La fine dei menu per bambini
Sia Severson del New York Times che alcuni chef intervistati da Food & Wine pensano che cambierà il modo in cui i genitori nutriranno i loro figli, al ristorante come a casa. Il motivo principale è che oltre la metà dei bambini americani è figlia di millennial, i nati tra la metà degli anni Ottanta e i primi anni Duemila: è una generazione particolarmente attenta al cibo che probabilmente preparerà loro piatti più sani e internazionali. Severson scrive che potrebbero far decadere i menu riservati ai bambini, con porzioni più piccole, costo contenuto ma cibi molto semplici, golosi e sempre uguali (in Italia per esempio ci sono la cotoletta o l’hamburger con le patatine fritte, la pasta al pomodoro o al ragù). Secondo Food & Wine i piatti potrebbero restare gli stessi ma avere materie prime migliori: nuggets di pollo biologico e bastoncini di salmone non allevato. La situazione in Italia è un po’ diversa: da anni il settore del biologico si rivolge soprattutto ai genitori e i menu per bambini si trovano quasi solo nelle catene internazionali.

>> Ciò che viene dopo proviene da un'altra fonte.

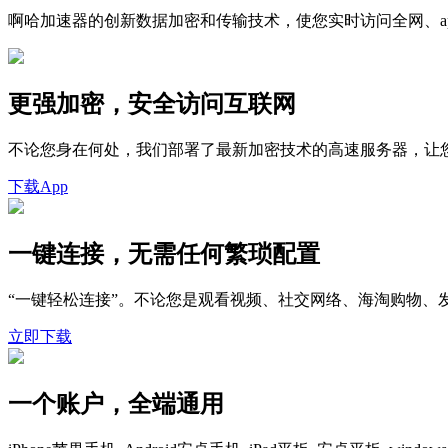
啊哈加速器的创新数据加密和传输技术，使您实时访问全网、a
更强加密，安全访问互联网
不论您身在何处，我们部署了最新加密技术的高速服务器，让
下载App
一键连接，无需任何繁琐配置
“一键轻松连接”。不论您是观看视频、社交网络、海淘购物
立即下载
一个账户，全端通用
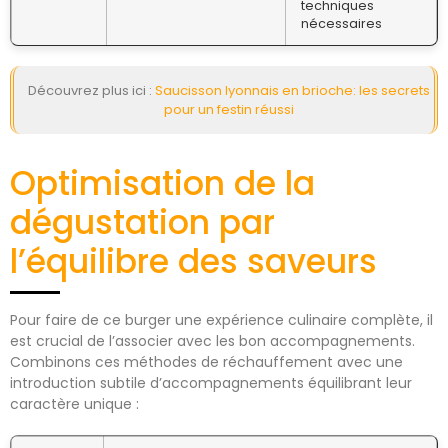
techniques
nécessaires
Découvrez plus ici :
Saucisson lyonnais en brioche: les secrets
pour un festin réussi
Optimisation de la
dégustation par
l’équilibre des saveurs
Pour faire de ce burger une expérience culinaire complète, il
est crucial de l’associer avec les bon accompagnements.
Combinons ces méthodes de réchauffement avec une
introduction subtile d’accompagnements équilibrant leur
caractère unique :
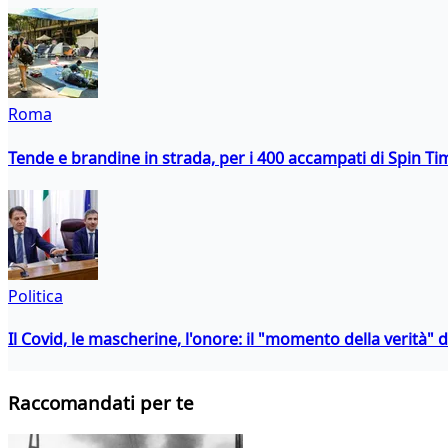
Roma
Tende e brandine in strada, per i 400 accampati di Spin T
Politica
Il Covid, le mascherine, l'onore: il "momento della verità" 
Raccomandati per te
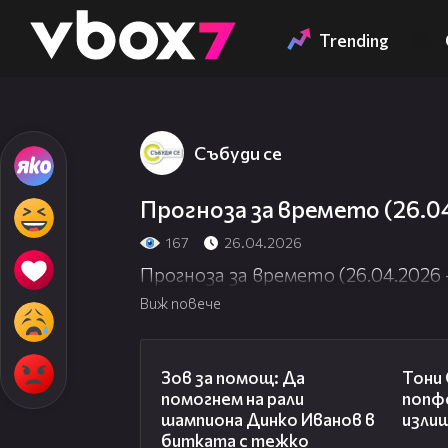
Member of
👾
Trending
Събуди се
Прогноза за времето (26.0
167
26.04.2026
Прогноза за времето (26.04.2026
Виж повече
03:29
Зов за помощ: Да
Тони
помогнем на рали
попф
шампиона Динко Иванов в
изли
битката с тежко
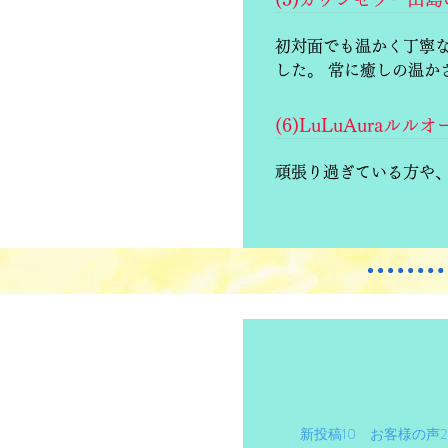
初対面でも温かく丁寧
した。 常に癒しの温
(6)LuLuAur
頑張り過ぎている方や
新投稿10 お客様の声20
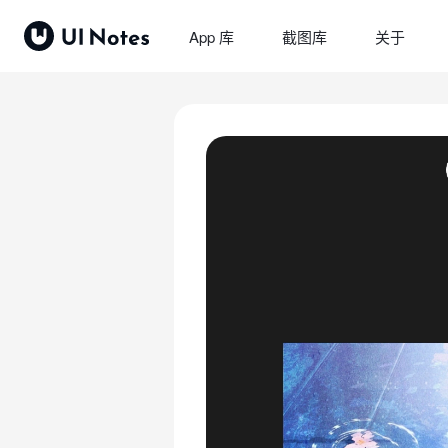
App 库
截图库
关于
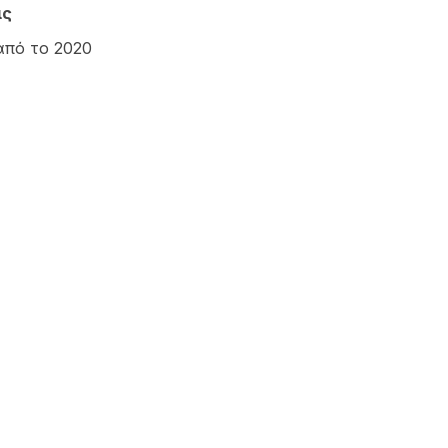
ις
από το 2020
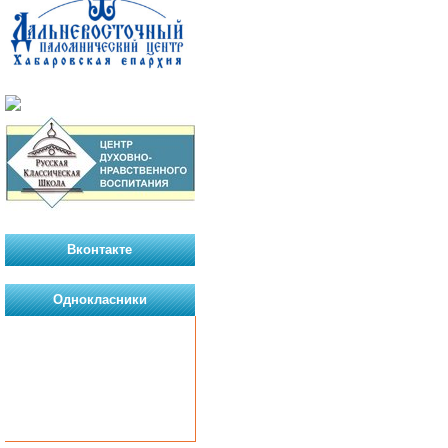
Вконтакте
Однокласники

Cucine fantasma e cibo portato a casa dai robot
Secondo Severson i ristoranti, soprattutto delle catene fast-food, si serviranno dell’intelligenza artificiale per aggiustare i prezzi in base alla domanda e all’offerta; le app di cibo a domicilio suggeriranno piatti e locali «come Netflix fa con i film» e avranno schermate di menu con BOT e riconoscimento facciale per personalizzare gli ordini. I rider, cioè le persone che portano il cibo a domicilio, saranno rimpiazzati da robot (la catena di pizzeria Domino’s li sta testando a Houston, in Texas, e in alcune città europee, mentre Dunkin’ e Starbucks già consegnano così il caffè in alcuni college). Migliorerà anche la sicurezza alimentare grazie a sistemi che renderanno più facile controllare tutta la filiera. Per finire ci saranno sempre più “cucine fantasma” o “ghost kitchens”: ristoranti composti solo da una cucina, un bancone o una finestra da cui i fattorini ritirano il cibo da consegnare, e che si può ordinare solo online.